— WORK TASK —
List each line of the data that holds the word "label".

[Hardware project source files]
________

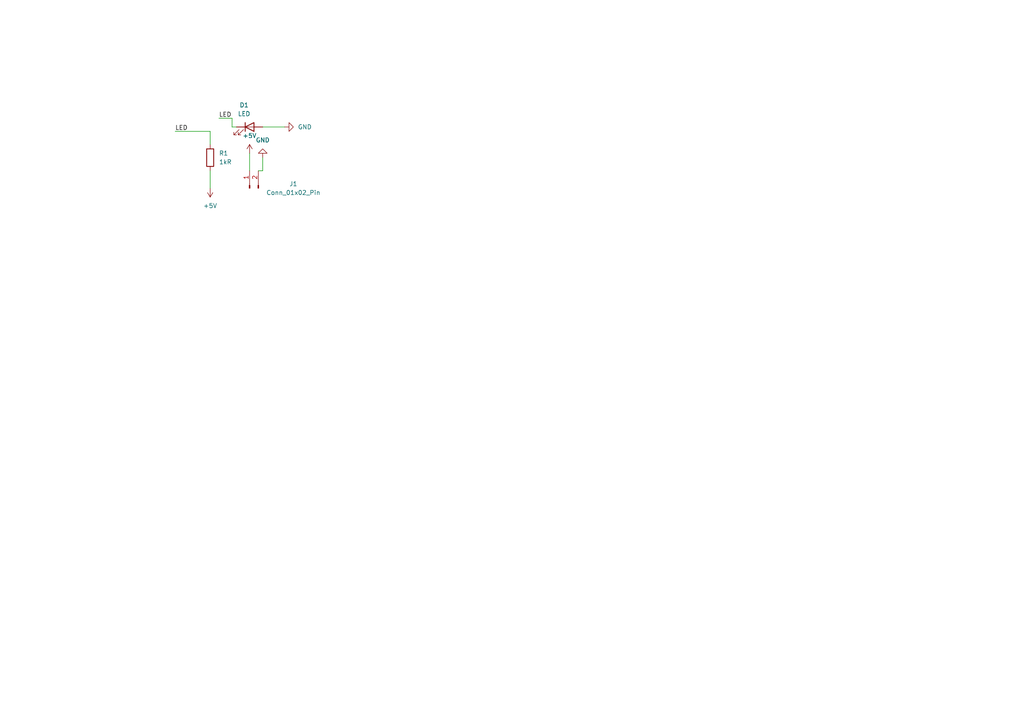
<source format=kicad_sch>
(kicad_sch (version 20230121) (generator eeschema)

  (uuid a15c2a75-a32b-4bd4-a6a3-97b651436ecd)

  (paper "A4")

  


  (wire (pts (xy 67.31 34.29) (xy 67.31 36.83))
    (stroke (width 0) (type default))
    (uuid 19a5b444-0c6b-475d-beaa-3ea3cbb85529)
  )
  (wire (pts (xy 67.31 36.83) (xy 68.58 36.83))
    (stroke (width 0) (type default))
    (uuid 1cdea5d2-dcc4-4679-83c8-a1cfb81285dd)
  )
  (wire (pts (xy 63.5 34.29) (xy 67.31 34.29))
    (stroke (width 0) (type default))
    (uuid 2d3f2bea-1d93-4427-b0b4-3ca4a5d13d1f)
  )
  (wire (pts (xy 60.96 38.1) (xy 60.96 41.91))
    (stroke (width 0) (type default))
    (uuid 2f438d54-7585-4831-b686-9c2217ceefca)
  )
  (wire (pts (xy 60.96 49.53) (xy 60.96 54.61))
    (stroke (width 0) (type default))
    (uuid 34689c09-7b9e-4bed-8544-059710e26298)
  )
  (wire (pts (xy 72.39 44.45) (xy 72.39 49.53))
    (stroke (width 0) (type default))
    (uuid 3a16a894-29bd-4b75-beec-72e0edc14fb4)
  )
  (wire (pts (xy 74.93 49.53) (xy 76.2 49.53))
    (stroke (width 0) (type default))
    (uuid 4495c2eb-a7aa-4ad4-b571-506a4f7c76cf)
  )
  (wire (pts (xy 76.2 36.83) (xy 82.55 36.83))
    (stroke (width 0) (type default))
    (uuid 497060f9-5868-42e8-b617-bfa014b196fe)
  )
  (wire (pts (xy 76.2 49.53) (xy 76.2 45.72))
    (stroke (width 0) (type default))
    (uuid a4025d2a-969e-40bc-b922-3d3a07370ffe)
  )
  (wire (pts (xy 50.8 38.1) (xy 60.96 38.1))
    (stroke (width 0) (type default))
    (uuid ed6f1bc0-56b1-4939-8a02-3e5cc6b6a101)
  )

  (label "LED" (at 50.8 38.1 0) (fields_autoplaced)
    (effects (font (size 1.27 1.27)) (justify left bottom))
    (uuid 710245c1-c631-445f-a9b2-8b6f19c0bc43)
  )
  (label "LED" (at 63.5 34.29 0) (fields_autoplaced)
    (effects (font (size 1.27 1.27)) (justify left bottom))
    (uuid 9082342b-3912-4d66-8547-04e28cc65678)
  )

  (symbol (lib_id "Connector:Conn_01x02_Pin") (at 72.39 54.61 90) (unit 1)
    (in_bom yes) (on_board yes) (dnp no)
    (uuid 134da138-6c81-4446-a3ba-0029d90edf8e)
    (property "Reference" "J1" (at 85.09 53.34 90)
      (effects (font (size 1.27 1.27)))
    )
    (property "Value" "Conn_01x02_Pin" (at 85.09 55.88 90)
      (effects (font (size 1.27 1.27)))
    )
    (property "Footprint" "" (at 72.39 54.61 0)
      (effects (font (size 1.27 1.27)) hide)
    )
    (property "Datasheet" "~" (at 72.39 54.61 0)
      (effects (font (size 1.27 1.27)) hide)
    )
    (pin "1" (uuid bf596d50-8861-4a6d-93e3-c9a76cad878b))
    (pin "2" (uuid 05372d4a-c575-475a-8dc6-5e3ba11e9227))
    (instances
      (project "Lab2"
        (path "/a15c2a75-a32b-4bd4-a6a3-97b651436ecd"
          (reference "J1") (unit 1)
        )
      )
    )
  )

  (symbol (lib_id "Device:LED") (at 72.39 36.83 0) (unit 1)
    (in_bom yes) (on_board yes) (dnp no) (fields_autoplaced)
    (uuid 32672624-47ae-4929-9d81-d511a328bc42)
    (property "Reference" "D1" (at 70.8025 30.48 0)
      (effects (font (size 1.27 1.27)))
    )
    (property "Value" "LED" (at 70.8025 33.02 0)
      (effects (font (size 1.27 1.27)))
    )
    (property "Footprint" "LED_THT:LED_D5.0mm" (at 72.39 36.83 0)
      (effects (font (size 1.27 1.27)) hide)
    )
    (property "Datasheet" "~" (at 72.39 36.83 0)
      (effects (font (size 1.27 1.27)) hide)
    )
    (pin "1" (uuid 6e0ad1fb-caad-485d-80de-63c77b674467))
    (pin "2" (uuid 3cf82107-308d-41e3-bdf1-a9132bef6084))
    (instances
      (project "Lab2"
        (path "/a15c2a75-a32b-4bd4-a6a3-97b651436ecd"
          (reference "D1") (unit 1)
        )
      )
    )
  )

  (symbol (lib_id "Device:R") (at 60.96 45.72 0) (unit 1)
    (in_bom yes) (on_board yes) (dnp no) (fields_autoplaced)
    (uuid 3fd8c3cb-a45e-4c90-a5d5-9c062466b42b)
    (property "Reference" "R1" (at 63.5 44.45 0)
      (effects (font (size 1.27 1.27)) (justify left))
    )
    (property "Value" "1kR" (at 63.5 46.99 0)
      (effects (font (size 1.27 1.27)) (justify left))
    )
    (property "Footprint" "Resistor_THT:R_Axial_DIN0204_L3.6mm_D1.6mm_P5.08mm_Horizontal" (at 59.182 45.72 90)
      (effects (font (size 1.27 1.27)) hide)
    )
    (property "Datasheet" "~" (at 60.96 45.72 0)
      (effects (font (size 1.27 1.27)) hide)
    )
    (pin "1" (uuid 390210f1-3496-40cd-b21e-ca8691cfcbe6))
    (pin "2" (uuid 89b2e7bb-91b0-43f9-b4b0-4a234a3af7fa))
    (instances
      (project "Lab2"
        (path "/a15c2a75-a32b-4bd4-a6a3-97b651436ecd"
          (reference "R1") (unit 1)
        )
      )
    )
  )

  (symbol (lib_id "power:GND") (at 76.2 45.72 180) (unit 1)
    (in_bom yes) (on_board yes) (dnp no) (fields_autoplaced)
    (uuid 5280d620-7229-4099-96cb-b693b040c843)
    (property "Reference" "#PWR02" (at 76.2 39.37 0)
      (effects (font (size 1.27 1.27)) hide)
    )
    (property "Value" "GND" (at 76.2 40.64 0)
      (effects (font (size 1.27 1.27)))
    )
    (property "Footprint" "" (at 76.2 45.72 0)
      (effects (font (size 1.27 1.27)) hide)
    )
    (property "Datasheet" "" (at 76.2 45.72 0)
      (effects (font (size 1.27 1.27)) hide)
    )
    (pin "1" (uuid 16a051f0-6e9c-4dad-9a4b-0ac1f597b545))
    (instances
      (project "Lab2"
        (path "/a15c2a75-a32b-4bd4-a6a3-97b651436ecd"
          (reference "#PWR02") (unit 1)
        )
      )
    )
  )

  (symbol (lib_id "power:GND") (at 82.55 36.83 90) (unit 1)
    (in_bom yes) (on_board yes) (dnp no) (fields_autoplaced)
    (uuid 6feaaedf-ab95-4ed4-8686-7d139297e1ec)
    (property "Reference" "#PWR04" (at 88.9 36.83 0)
      (effects (font (size 1.27 1.27)) hide)
    )
    (property "Value" "GND" (at 86.36 36.83 90)
      (effects (font (size 1.27 1.27)) (justify right))
    )
    (property "Footprint" "" (at 82.55 36.83 0)
      (effects (font (size 1.27 1.27)) hide)
    )
    (property "Datasheet" "" (at 82.55 36.83 0)
      (effects (font (size 1.27 1.27)) hide)
    )
    (pin "1" (uuid 29b7e2c8-8e7e-4c9b-8da3-a3b9152d7f1d))
    (instances
      (project "Lab2"
        (path "/a15c2a75-a32b-4bd4-a6a3-97b651436ecd"
          (reference "#PWR04") (unit 1)
        )
      )
    )
  )

  (symbol (lib_id "power:+5V") (at 72.39 44.45 0) (unit 1)
    (in_bom yes) (on_board yes) (dnp no) (fields_autoplaced)
    (uuid b7a41b97-04b1-4864-9036-48cae59a0095)
    (property "Reference" "#PWR03" (at 72.39 48.26 0)
      (effects (font (size 1.27 1.27)) hide)
    )
    (property "Value" "+5V" (at 72.39 39.37 0)
      (effects (font (size 1.27 1.27)))
    )
    (property "Footprint" "" (at 72.39 44.45 0)
      (effects (font (size 1.27 1.27)) hide)
    )
    (property "Datasheet" "" (at 72.39 44.45 0)
      (effects (font (size 1.27 1.27)) hide)
    )
    (pin "1" (uuid 110dff4d-006c-4334-8284-93280e348171))
    (instances
      (project "Lab2"
        (path "/a15c2a75-a32b-4bd4-a6a3-97b651436ecd"
          (reference "#PWR03") (unit 1)
        )
      )
    )
  )

  (symbol (lib_id "power:+5V") (at 60.96 54.61 180) (unit 1)
    (in_bom yes) (on_board yes) (dnp no) (fields_autoplaced)
    (uuid c35a4cfb-8c7b-4c5c-9e34-f8b6f593f025)
    (property "Reference" "#PWR01" (at 60.96 50.8 0)
      (effects (font (size 1.27 1.27)) hide)
    )
    (property "Value" "+5V" (at 60.96 59.69 0)
      (effects (font (size 1.27 1.27)))
    )
    (property "Footprint" "" (at 60.96 54.61 0)
      (effects (font (size 1.27 1.27)) hide)
    )
    (property "Datasheet" "" (at 60.96 54.61 0)
      (effects (font (size 1.27 1.27)) hide)
    )
    (pin "1" (uuid 9a9e1a37-80ab-4589-8c95-4b5ff3aa1e52))
    (instances
      (project "Lab2"
        (path "/a15c2a75-a32b-4bd4-a6a3-97b651436ecd"
          (reference "#PWR01") (unit 1)
        )
      )
    )
  )

  (sheet_instances
    (path "/" (page "1"))
  )
)

</source>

________

— OUTPUT OF THE TASK —
  (label "LED" (at 50.8 38.1 0) (fields_autoplaced)
  (label "LED" (at 63.5 34.29 0) (fields_autoplaced)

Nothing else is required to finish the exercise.